In Deutschland stellen die Autobahnen einen integralen Bestandteil eines gewachsenen Gesamt-Straßennetzes dar, der nicht durch Maßnahmen der Gebührenbewirtschaftung künstlich vom Restnetz separiert werden darf. Zu berücksichtigen ist dabei auch die Tatsache, dass die vorhandenen Autobahnen in Deutschland bereits in vollem Umfang durch die in- und ausländischen Benutzer bezahlt worden sind. Auch unter diesem Aspekt ist die Einführung von Pkw-Gebühren für das bestehende Netz in Deutschland nicht zu rechtfertigen.
Noch ein weiterer Effekt ist zu bedenken: Im Falle einer flächendeckenden Etablierung von Autobahnbenutzungsgebühren für Pkw in Deutschland wäre sicherlich damit zu rechnen, dass weitere Länder diesem Schritt folgen und ebenfalls eine Gebührenpflicht für ihr eigenes Netz mit entsprechenden zusätzlichen finanziellen Belastungen für die deutschen Urlauber installieren würden.

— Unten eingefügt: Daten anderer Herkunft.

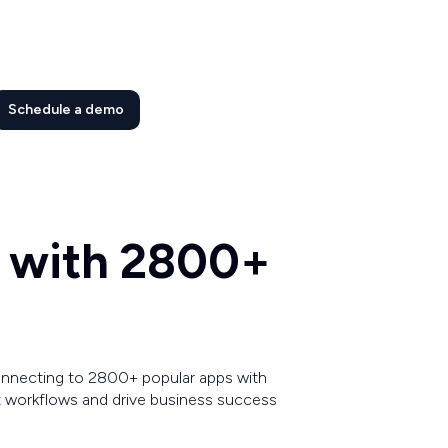
Schedule a demo
t with 2800+
connecting to 2800+ popular apps with
 workflows and drive business success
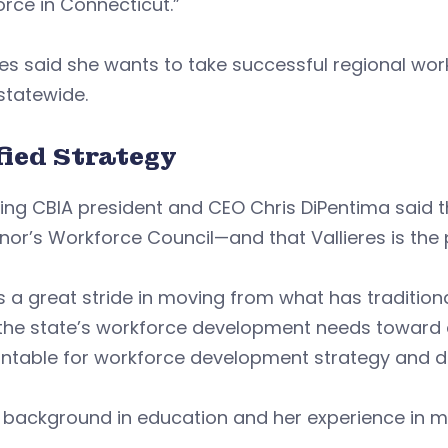
rce in Connecticut.”
eres said she wants to take successful regional 
statewide.
fied Strategy
ng CBIA president and CEO Chris DiPentima said t
or’s Workforce Council—and that Vallieres is the 
is a great stride in moving from what has traditio
the state’s workforce development needs toward a 
table for workforce development strategy and depl
’s background in education and her experience in ma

„Eine Autobahngebühr für Pkw schadet der Verkehrssicherheit nicht“
Ohne Zweifel kann die Einführung einer Maut für Pkw keine Verkehrsprobleme lösen. Vielmehr drohen sogar unter verschiedenen Aspekten erhebliche negative Auswirkungen. Denn gerade im Bereich des privaten, d. h. aus privaten Geldbeuteln bezahlten Pkw-Verkehrs, der sich vom gewerblichen Lkw-Verkehr fundamental unterscheidet, wäre eine teilweise Verlagerung von Verkehrsmengen weg von den Autobahnen und hin zu nachgeordneten Straßen wie Bundes- und Landesstraßen die unausweichliche Folge einer Pkw-Gebühr.
Auf diesen Straßen sind allerdings die Unfallrisiken und die Belastung von Anwohnern ungleich größer als auf unseren Autobahnen, die nicht nur national gesehen, sondern auch im internationalen Vergleich einen ausgesprochen hohen Sicherheitsstandard aufweisen. Bei einer ? keineswegs utopischen ? Verlagerung von 20 Prozent des Pkw-Verkehrs von den Autobahnen zu den nachgeordneten Straßen wäre rein rechnerisch pro Jahr mit rund 350 zusätzlichen Verkehrstoten sowie rund 13 000 zusätzlichen Verletzten zu rechnen.